== BRIEF A ==
Answer these questions using the forum thread about the loud pop:
(i) What were the weather conditions when the sound occurred?
(ii) What did the sound resemble, according to the reply?
(iii) At what time did the sound occur?
== BRIEF B ==
Translate this sentence from the forum thread about the loud pop into Spanish: "The area where it occurred is carpet and bed."
== BRIEF C ==
In the forum thread about the loud pop, change "siding" to "gutters" throughout the passage that begins at the words "Everyone is sure" and stops after "our siding...see. Overthinker.)", and write out that passage.

# Single, loud 'POP' - Trying to identify



## FrodoOne (Mar 4, 2016)

Why do you think that it was "electrical" and what were the weather conditions at the time?


----------



## KentStater (Jan 24, 2018)

FrodoOne said:


> Why do you think that it was "electrical" and what were the weather conditions at the time?


Weather: very light, lake-effect snow. No wind.

The reason I think electrical is that I can't figure any other logical thing that would make a loud, hollow sound. It really sounded a lot like when a light bulb burns out with gusto. I've run a bunch of possibilities through my head.

The area where it occurred is carpet and bed. All soft, quiet material, excluding a side table. Nothing fell off (to my knowledge) I tried to recreate the sound with the few things and couldn't get close.

Everyone is sure it occurred in the room (on a 2nd floor). I ran the possibility that something smacked into our siding outside. I can imagine throwing a rock off of our siding might mimic the sound, but a single rock-throw from a hooligan at 6:30 a.m., in the dark, in the cold and snow, in an isolated area, is highly unlikely. (and nothing was laying on our deck) And I know what our siding popping and shifting with the temperature sounds like and it's not that loud.

Believe me. I'm an overthinker so I've stared at the area and tried to think of what it could be. (maybe a tiny meteorite hit our siding...see. Overthinker.)

== DATA UNDER STUDY ==
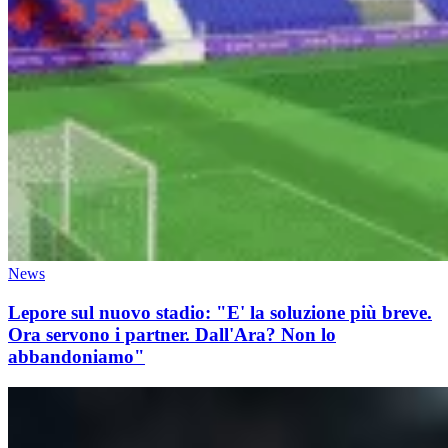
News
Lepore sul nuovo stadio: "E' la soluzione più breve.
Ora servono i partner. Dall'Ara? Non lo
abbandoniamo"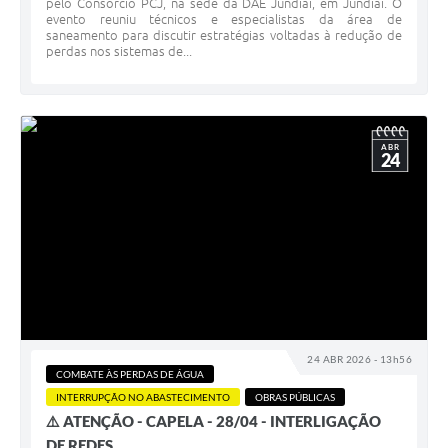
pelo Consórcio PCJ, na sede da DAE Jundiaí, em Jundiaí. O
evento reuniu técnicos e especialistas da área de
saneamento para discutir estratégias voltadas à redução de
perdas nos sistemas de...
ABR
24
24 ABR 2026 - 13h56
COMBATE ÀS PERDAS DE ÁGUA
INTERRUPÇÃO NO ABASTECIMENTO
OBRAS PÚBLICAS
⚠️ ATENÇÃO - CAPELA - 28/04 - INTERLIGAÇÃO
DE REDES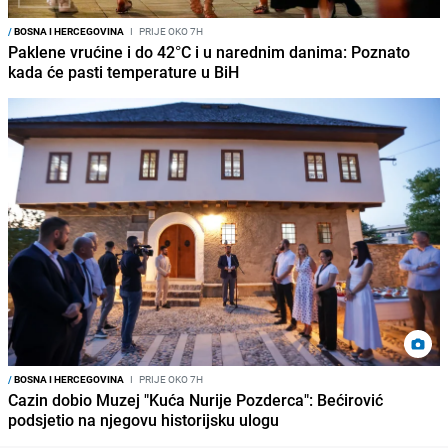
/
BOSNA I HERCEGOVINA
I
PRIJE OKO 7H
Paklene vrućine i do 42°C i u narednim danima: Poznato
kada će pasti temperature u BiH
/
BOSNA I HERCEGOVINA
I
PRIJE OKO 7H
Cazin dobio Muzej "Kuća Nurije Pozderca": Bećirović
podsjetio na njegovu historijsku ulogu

...

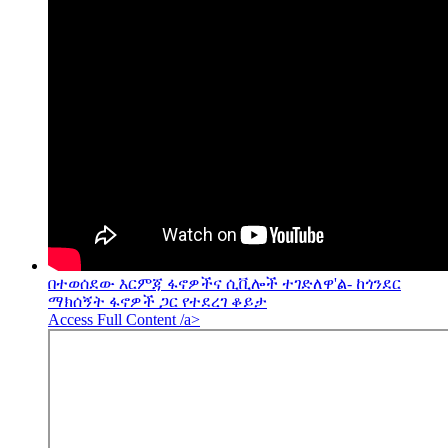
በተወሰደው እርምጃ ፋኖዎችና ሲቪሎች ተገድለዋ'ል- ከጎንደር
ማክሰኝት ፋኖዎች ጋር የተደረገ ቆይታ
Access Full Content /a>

--

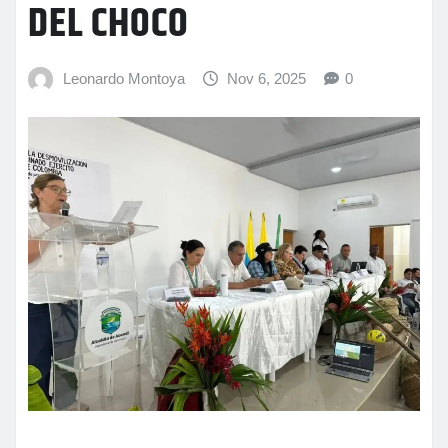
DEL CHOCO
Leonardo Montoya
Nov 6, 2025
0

== YOUR RESPONSE A ==
(i) Very light lake-effect snow with no wind.
(ii) A light bulb burning out with gusto.
(iii) 6:30 a.m.

== YOUR RESPONSE B ==
La zona donde ocurrió es de alfombra y cama.

== YOUR RESPONSE C ==
Everyone is sure it occurred in the room (on a 2nd floor). I ran the possibility that something smacked into our gutters outside. I can imagine throwing a rock off of our gutters might mimic the sound, but a single rock-throw from a hooligan at 6:30 a.m., in the dark, in the cold and snow, in an isolated area, is highly unlikely. (and nothing was laying on our deck) And I know what our gutters popping and shifting with the temperature sounds like and it's not that loud.

Believe me. I'm an overthinker so I've stared at the area and tried to think of what it could be. (maybe a tiny meteorite hit our gutters...see. Overthinker.)